Indeed it has already broken the credibility barrier. Around 16% of supermarket ready meals are now plant-based. Investment has been pouring into companies such as Beyond Meat – which manufactures the plant-based Beyond Burger – and Impossible Foods. Alternative “meat” companies are supplying the big high-street fast food operations, including McDonald’s and Burger King.
Impossible Foods’ founder and CEO Pat Brown has high hopes. “… I think plant-based products are going to completely replace the animal-based products in the food world within the next 15 years,” he said in a 2020 interview. “That’s our mission. That transformation is inevitable.”

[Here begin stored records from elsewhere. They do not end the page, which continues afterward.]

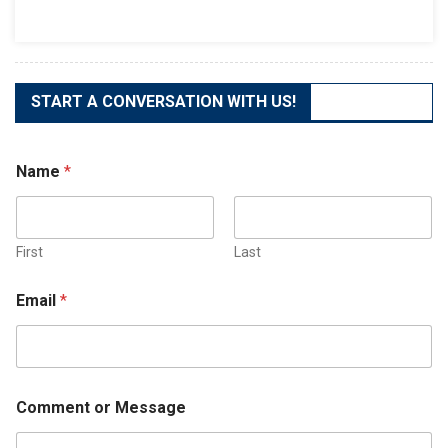
The
Best
Business
Phone
System
START A CONVERSATION WITH US!
Name
*
First
Last
Email
*
Comment or Message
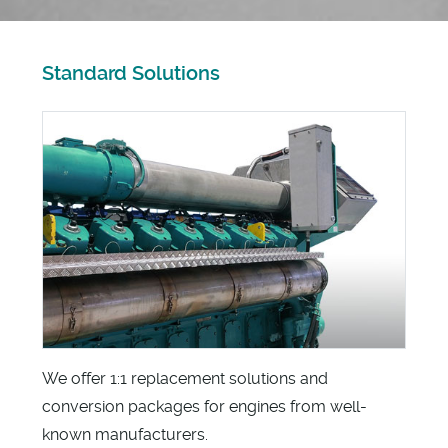
Standard Solutions
We offer 1:1 replacement solutions and
conversion packages for engines from well-
known manufacturers.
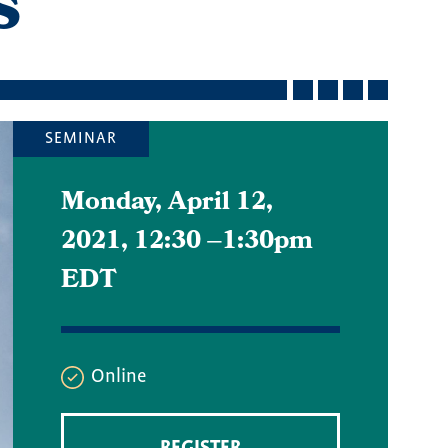
s
SEMINAR
Monday, April 12,
2021, 12:30
–
1:30pm
EDT
Online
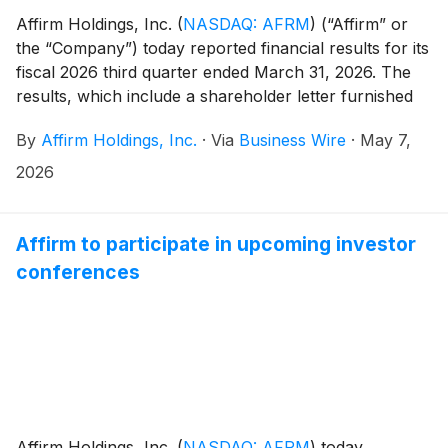
Affirm Holdings, Inc.
(
NASDAQ: AFRM
)
(“Affirm” or
the “Company”) today reported financial results for its
fiscal 2026 third quarter ended March 31, 2026. The
results, which include a shareholder letter furnished
to the U.S. Securities and Exchange Commission on
By
Affirm Holdings, Inc.
·
Via
Business Wire
·
May 7,
Form 8-K, can be found in the “Quarterly Results”
section of the Company’s investor relations website at
2026
https://investors.affirm.com/.
Affirm to participate in upcoming investor
conferences
Affirm Holdings, Inc.
(
NASDAQ: AFRM
)
today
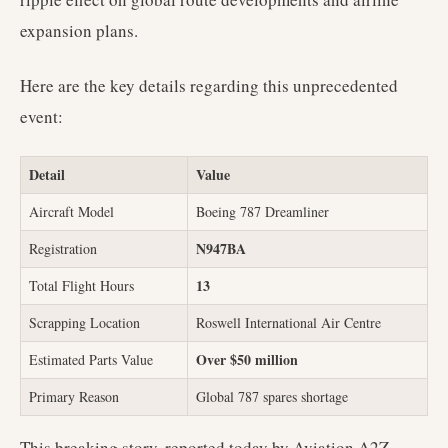
expansion plans.
Here are the key details regarding this unprecedented
event:
Detail
Value
Aircraft Model
Boeing 787 Dreamliner
N947BA
Registration
13
Total Flight Hours
Scrapping Location
Roswell International Air Centre
Over $50 million
Estimated Parts Value
Primary Reason
Global 787 spares shortage
This breaking story, reported today by Aviation A2Z,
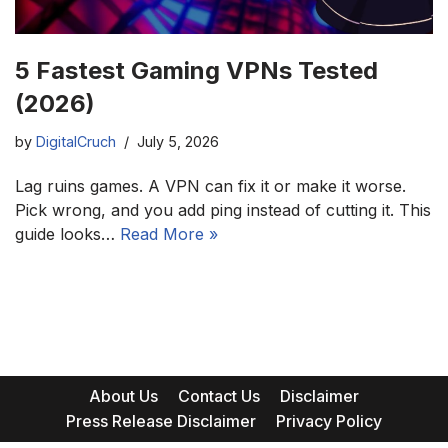
5 Fastest Gaming VPNs Tested
(2026)
by
DigitalCruch
July 5, 2026
Lag ruins games. A VPN can fix it or make it worse.
Pick wrong, and you add ping instead of cutting it. This
guide looks…
Read More »
About Us
Contact Us
Disclaimer
Press Release Disclaimer
Privacy Policy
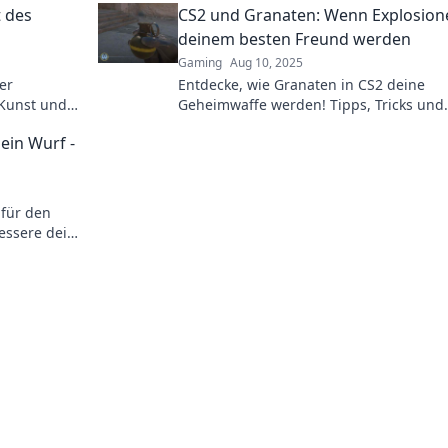
 des
CS2 und Granaten: Wenn Explosion
deinem besten Freund werden
Gaming
Aug 10, 2025
er
Entdecke, wie Granaten in CS2 deine
 Kunst und
Geheimwaffe werden! Tipps, Tricks und
ren
explosive Strategien für den ultimativen
ein Wurf -
Gameplay-Spaß!
 für den
essere dein
etzt!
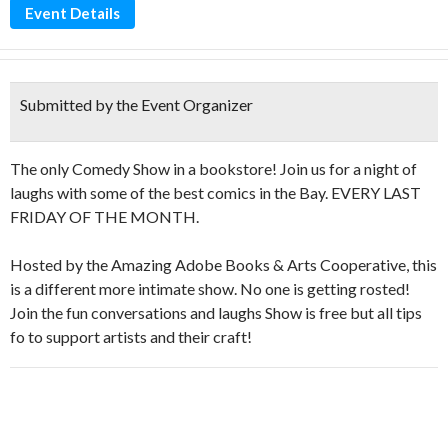
Event Details
Submitted by the Event Organizer
The only Comedy Show in a bookstore! Join us for a night of
laughs with some of the best comics in the Bay. EVERY LAST
FRIDAY OF THE MONTH.
Hosted by the Amazing Adobe Books & Arts Cooperative, this
is a different more intimate show. No one is getting rosted!
Join the fun conversations and laughs Show is free but all tips
fo to support artists and their craft!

UK supermarkets now stock a wide range range of meat alternatives, from fake turkey to vegetarian “ham”. There are vegan pork scratchings, made from flash-fried soya pieces, and the well-publicised Greggs vegan sausage roll, which it followed with the vegan Steak Bake.
Moving Mountains’ B12 burger was a hit. The company launched in 2015, and started selling the burger in a vegetarian and vegan restaurant in East London. Later all of Marston’s 400-plus food pubs began offering it. More pub chains have since put it on their menu.
Companies behind the new products are, however, make it plain that they want to reach well beyond the small, but growing, vegan market. They see a big potential take-up of synthetic burgers by “flexitarians” – meat-reducers – and are using beetroot and other plant substances to make burgers “ooze” and “bleed” just like the conventional thing.
Simplicity Burger is one company determined to create a burger “that anyone and everyone would find delicious”, and with both the flavour and the texture that the true red meat eater would recognise.
That is another non-meat development not far down the culinary road that is likely, in time, to far out-strip the plant-based sector. The production of cultured meat, grown in labs from animal cells, is being taken in up in a number of countries. It’s been a slow, and hugely expensive start, when you look at the price of the first cultured meat burgers, but the pioneer producers have hopes to build factories producing tonnes of cells within a few years.
Cultured meat would then be an alternative for everyone, whether they intend to reduce their meat intake or not, or care about the climate consequences. It would in effect be meat: nothing would have to be done to flavour it to make it taste of meat, because the cells on which it is based would be derived from animals. Advocates see the market for cell-based meat,
Not too far into this century, will the real red meat restaurant become as is rare as the petrol and diesel filling station? Will the big meat producers, whether they care or not about the environment, see the enormous savings to be made from cell-based production as opposed to rearing cattle in fields and sheds?